O coordenador da Frente disse acreditar que o governo brasileiro tenha recebido pressões, até mesmo internacionais, para desengavetar o programa, já que, segundo ele, “não se justifica a ativação de Angra 3 e o seu funcionamento junto com Angra 1 e 2 em localidades que ficam na beira do mar”.
“Não sabemos se daqui a algum tempo, com o aquecimento global e com o aumento do nível do mar essas áreas serão atingidas pelo mar”, alertou o deputado, que defendeu ainda a necessidade de rigor para a aprovação de licenciamento ambiental de obras de grande impacto, como as hidrelétricas.
Arma dos desesperados
O deputado Edson Duarte (PV-BA), que foi relator de um trabalho sobre a segurança das usinas nucleares na Câmara dos Deputados afirmou que “a opção pela energia nuclear é uma arma dos desesperados e o Brasil não precisa disso”. Ele lembrou que países em desenvolvimento já estão priorizando a produção de energias alternativas, como a eólica, mas o Brasil, segundo ele, está atrasado nessa área, “porque quis um produto 100% nacional e acabou ficando sem nada”.
O ministro interino das Minas e Energia reforçou, em defesa da energia nuclear, que o governo Lula “não quer ter a marca do apagão”, que teria um grande custo econômico e social. Nelson Hubner criticou as dificuldades que o governo enfrenta para liberar os licenciamentos ambientais de grandes hidrelétricas.
“Não adianta dizer que vamos atender o país repotenciando usinas hidrelétricas. Os ganhos serão pequenos diante da demanda que cresce a cada ano”, justificou.

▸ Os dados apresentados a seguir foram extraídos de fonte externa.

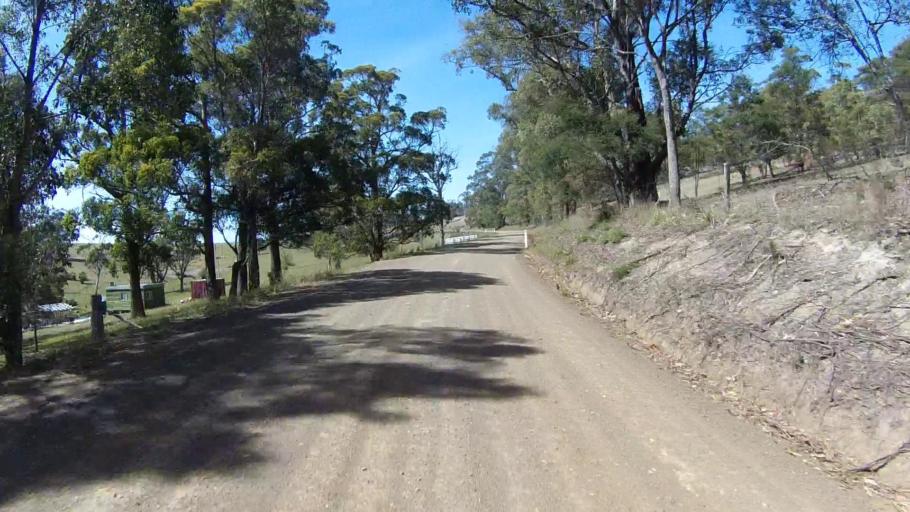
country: AU
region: Tasmania
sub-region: Sorell
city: Sorell
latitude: -42.7374
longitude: 147.5981
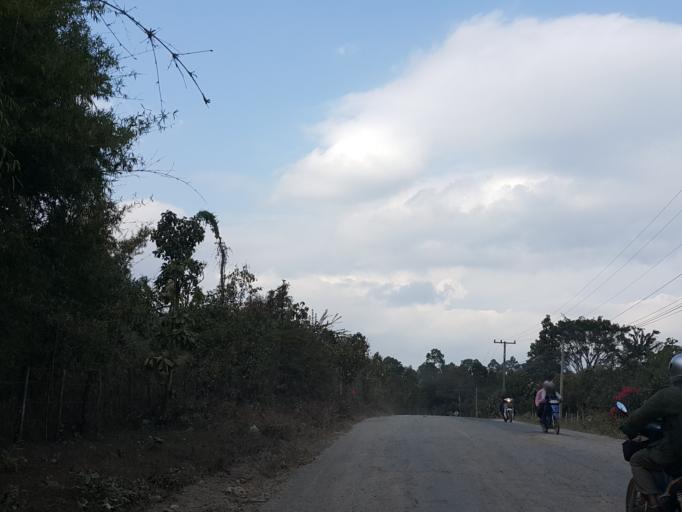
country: TH
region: Chiang Mai
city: Om Koi
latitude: 17.8060
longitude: 98.3321
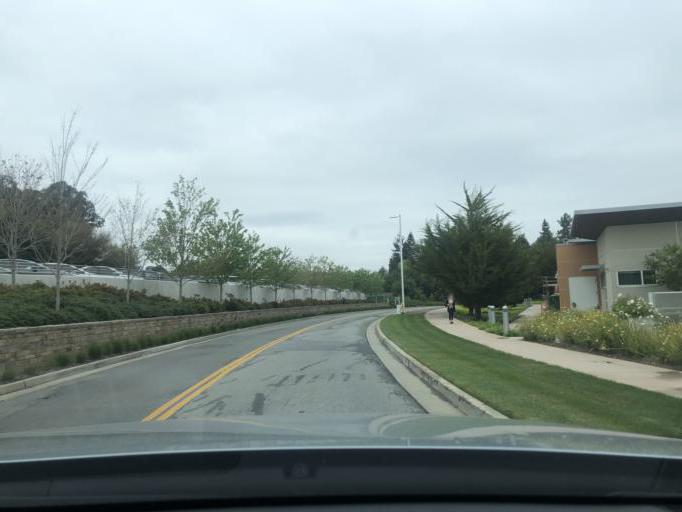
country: US
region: California
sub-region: Santa Clara County
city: Los Altos Hills
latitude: 37.4042
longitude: -122.1431
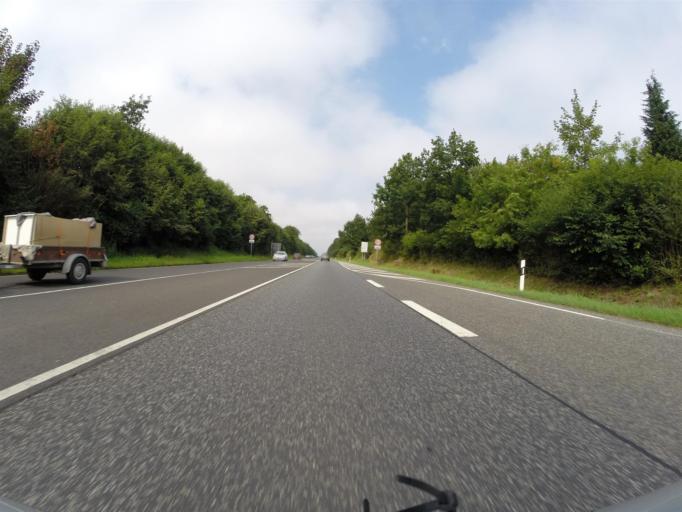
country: DE
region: Hesse
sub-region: Regierungsbezirk Kassel
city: Kaufungen
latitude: 51.2776
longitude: 9.6167
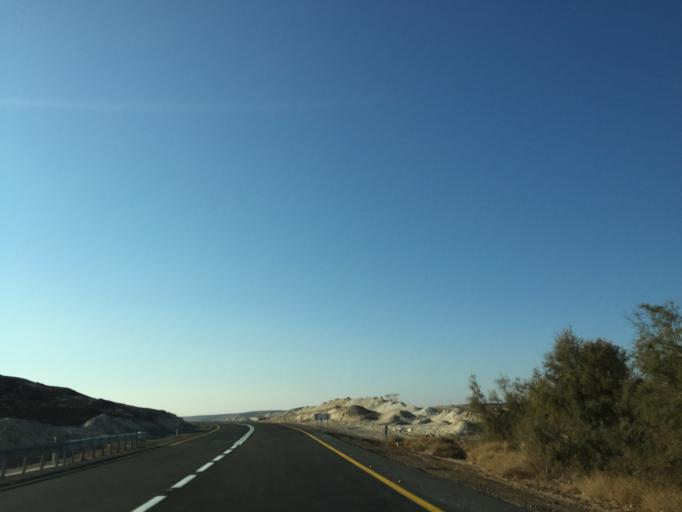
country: IL
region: Southern District
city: Mitzpe Ramon
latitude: 30.2534
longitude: 35.0235
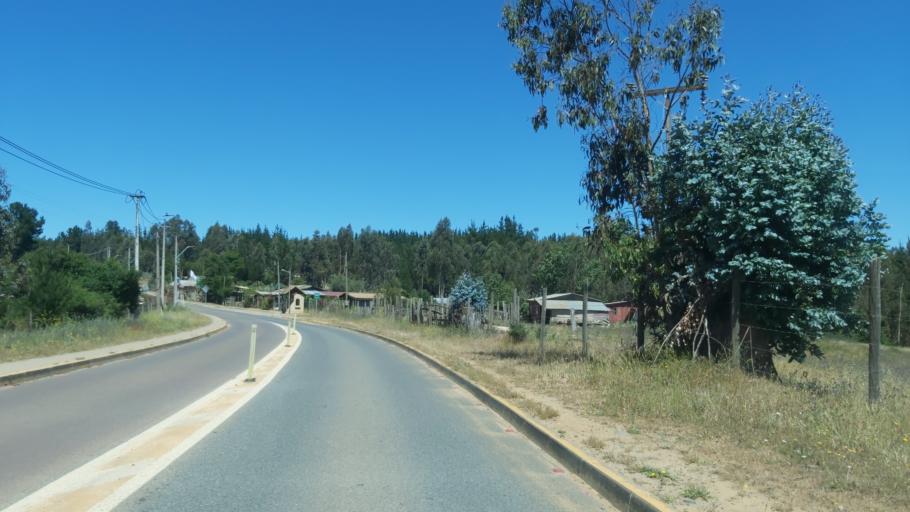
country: CL
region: Maule
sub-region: Provincia de Talca
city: Talca
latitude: -34.9640
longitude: -71.9620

O deputado Luiz Carreira (DEM-BA) também lamentou a decisão do governo de colocar um funcionamento Angra 3, sem ouvir a sociedade. “Apesar dos esforços da ministra Marina Silva, o governo não tem dado a atenção devida à questão ambiental e jogou no colo da área ambiental a decisão de aprovar rapidamente licenciamentos de obras complexas”, afirmou Carreira. O deputado Ricardo Trípoli (PSDB-SP) lamentou que o país “esteja vivendo de novo o pesadelo dos anos 70”, com a reativação de projetos nucleares. “Ainda não se tem uma solução para os rejeitos radioativos. Acredito que o governo está agindo de forma açodada e temo que possam ocorrer novos desastres, como o do Césio 137 em Goiânia”, alertou Trípoli.